- Problem details:
Change "developed" to "processed" throughout the records below and reproduce them otherwise unchanged.

- Record extracts:

********************

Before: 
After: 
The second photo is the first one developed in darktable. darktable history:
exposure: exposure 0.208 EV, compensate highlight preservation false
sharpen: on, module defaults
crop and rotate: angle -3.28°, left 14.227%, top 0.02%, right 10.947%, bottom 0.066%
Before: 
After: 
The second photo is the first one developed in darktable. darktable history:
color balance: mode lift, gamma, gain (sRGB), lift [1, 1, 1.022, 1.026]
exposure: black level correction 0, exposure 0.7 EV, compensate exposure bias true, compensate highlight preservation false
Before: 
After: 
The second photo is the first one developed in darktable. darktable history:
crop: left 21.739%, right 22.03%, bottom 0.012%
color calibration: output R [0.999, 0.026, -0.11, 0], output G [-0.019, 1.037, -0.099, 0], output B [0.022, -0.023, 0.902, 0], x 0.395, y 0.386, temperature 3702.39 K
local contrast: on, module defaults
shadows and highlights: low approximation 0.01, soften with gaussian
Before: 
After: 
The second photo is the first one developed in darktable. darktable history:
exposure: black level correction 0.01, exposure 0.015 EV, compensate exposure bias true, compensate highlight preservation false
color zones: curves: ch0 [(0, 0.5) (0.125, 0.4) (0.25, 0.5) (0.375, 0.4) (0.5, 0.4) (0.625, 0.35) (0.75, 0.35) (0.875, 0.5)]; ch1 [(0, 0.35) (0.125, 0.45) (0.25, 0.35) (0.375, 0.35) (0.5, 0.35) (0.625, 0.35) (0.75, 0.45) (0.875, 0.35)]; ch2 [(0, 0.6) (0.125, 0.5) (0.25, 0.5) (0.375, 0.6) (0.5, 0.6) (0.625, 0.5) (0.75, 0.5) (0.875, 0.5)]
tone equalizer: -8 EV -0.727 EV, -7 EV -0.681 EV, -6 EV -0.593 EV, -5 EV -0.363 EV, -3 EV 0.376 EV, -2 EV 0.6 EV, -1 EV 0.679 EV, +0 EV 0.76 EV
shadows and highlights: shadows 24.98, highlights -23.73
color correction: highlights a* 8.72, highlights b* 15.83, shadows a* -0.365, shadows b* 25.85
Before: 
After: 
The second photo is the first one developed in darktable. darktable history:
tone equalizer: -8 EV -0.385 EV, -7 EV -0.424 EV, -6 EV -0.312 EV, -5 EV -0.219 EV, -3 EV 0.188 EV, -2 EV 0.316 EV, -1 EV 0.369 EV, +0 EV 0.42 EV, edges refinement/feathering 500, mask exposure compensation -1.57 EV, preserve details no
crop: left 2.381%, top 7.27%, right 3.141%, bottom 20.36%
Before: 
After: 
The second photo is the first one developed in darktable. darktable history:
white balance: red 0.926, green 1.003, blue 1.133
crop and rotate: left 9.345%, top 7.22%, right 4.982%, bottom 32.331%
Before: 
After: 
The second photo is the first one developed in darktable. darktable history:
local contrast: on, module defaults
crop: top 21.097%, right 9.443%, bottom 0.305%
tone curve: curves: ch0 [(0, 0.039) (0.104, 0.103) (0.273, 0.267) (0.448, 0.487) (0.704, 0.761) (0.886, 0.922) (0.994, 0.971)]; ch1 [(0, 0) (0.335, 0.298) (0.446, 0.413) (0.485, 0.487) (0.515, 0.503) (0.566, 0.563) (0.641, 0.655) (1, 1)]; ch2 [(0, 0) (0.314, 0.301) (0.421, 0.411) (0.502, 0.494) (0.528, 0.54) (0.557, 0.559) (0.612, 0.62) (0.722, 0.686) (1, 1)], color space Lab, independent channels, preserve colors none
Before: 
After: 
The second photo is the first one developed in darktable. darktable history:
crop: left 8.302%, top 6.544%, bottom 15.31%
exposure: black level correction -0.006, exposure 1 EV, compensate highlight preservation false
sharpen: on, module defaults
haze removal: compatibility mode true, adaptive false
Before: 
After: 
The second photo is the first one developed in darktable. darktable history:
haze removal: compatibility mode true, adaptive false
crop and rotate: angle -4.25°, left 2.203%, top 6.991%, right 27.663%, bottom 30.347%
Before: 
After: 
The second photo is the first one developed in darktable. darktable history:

********************

- Written answer:
Before: 
After: 
The second photo is the first one processed in darktable. darktable history:
exposure: exposure 0.208 EV, compensate highlight preservation false
sharpen: on, module defaults
crop and rotate: angle -3.28°, left 14.227%, top 0.02%, right 10.947%, bottom 0.066%
Before: 
After: 
The second photo is the first one processed in darktable. darktable history:
color balance: mode lift, gamma, gain (sRGB), lift [1, 1, 1.022, 1.026]
exposure: black level correction 0, exposure 0.7 EV, compensate exposure bias true, compensate highlight preservation false
Before: 
After: 
The second photo is the first one processed in darktable. darktable history:
crop: left 21.739%, right 22.03%, bottom 0.012%
color calibration: output R [0.999, 0.026, -0.11, 0], output G [-0.019, 1.037, -0.099, 0], output B [0.022, -0.023, 0.902, 0], x 0.395, y 0.386, temperature 3702.39 K
local contrast: on, module defaults
shadows and highlights: low approximation 0.01, soften with gaussian
Before: 
After: 
The second photo is the first one processed in darktable. darktable history:
exposure: black level correction 0.01, exposure 0.015 EV, compensate exposure bias true, compensate highlight preservation false
color zones: curves: ch0 [(0, 0.5) (0.125, 0.4) (0.25, 0.5) (0.375, 0.4) (0.5, 0.4) (0.625, 0.35) (0.75, 0.35) (0.875, 0.5)]; ch1 [(0, 0.35) (0.125, 0.45) (0.25, 0.35) (0.375, 0.35) (0.5, 0.35) (0.625, 0.35) (0.75, 0.45) (0.875, 0.35)]; ch2 [(0, 0.6) (0.125, 0.5) (0.25, 0.5) (0.375, 0.6) (0.5, 0.6) (0.625, 0.5) (0.75, 0.5) (0.875, 0.5)]
tone equalizer: -8 EV -0.727 EV, -7 EV -0.681 EV, -6 EV -0.593 EV, -5 EV -0.363 EV, -3 EV 0.376 EV, -2 EV 0.6 EV, -1 EV 0.679 EV, +0 EV 0.76 EV
shadows and highlights: shadows 24.98, highlights -23.73
color correction: highlights a* 8.72, highlights b* 15.83, shadows a* -0.365, shadows b* 25.85
Before: 
After: 
The second photo is the first one processed in darktable. darktable history:
tone equalizer: -8 EV -0.385 EV, -7 EV -0.424 EV, -6 EV -0.312 EV, -5 EV -0.219 EV, -3 EV 0.188 EV, -2 EV 0.316 EV, -1 EV 0.369 EV, +0 EV 0.42 EV, edges refinement/feathering 500, mask exposure compensation -1.57 EV, preserve details no
crop: left 2.381%, top 7.27%, right 3.141%, bottom 20.36%
Before: 
After: 
The second photo is the first one processed in darktable. darktable history:
white balance: red 0.926, green 1.003, blue 1.133
crop and rotate: left 9.345%, top 7.22%, right 4.982%, bottom 32.331%
Before: 
After: 
The second photo is the first one processed in darktable. darktable history:
local contrast: on, module defaults
crop: top 21.097%, right 9.443%, bottom 0.305%
tone curve: curves: ch0 [(0, 0.039) (0.104, 0.103) (0.273, 0.267) (0.448, 0.487) (0.704, 0.761) (0.886, 0.922) (0.994, 0.971)]; ch1 [(0, 0) (0.335, 0.298) (0.446, 0.413) (0.485, 0.487) (0.515, 0.503) (0.566, 0.563) (0.641, 0.655) (1, 1)]; ch2 [(0, 0) (0.314, 0.301) (0.421, 0.411) (0.502, 0.494) (0.528, 0.54) (0.557, 0.559) (0.612, 0.62) (0.722, 0.686) (1, 1)], color space Lab, independent channels, preserve colors none
Before: 
After: 
The second photo is the first one processed in darktable. darktable history:
crop: left 8.302%, top 6.544%, bottom 15.31%
exposure: black level correction -0.006, exposure 1 EV, compensate highlight preservation false
sharpen: on, module defaults
haze removal: compatibility mode true, adaptive false
Before: 
After: 
The second photo is the first one processed in darktable. darktable history:
haze removal: compatibility mode true, adaptive false
crop and rotate: angle -4.25°, left 2.203%, top 6.991%, right 27.663%, bottom 30.347%
Before: 
After: 
The second photo is the first one processed in darktable. darktable history:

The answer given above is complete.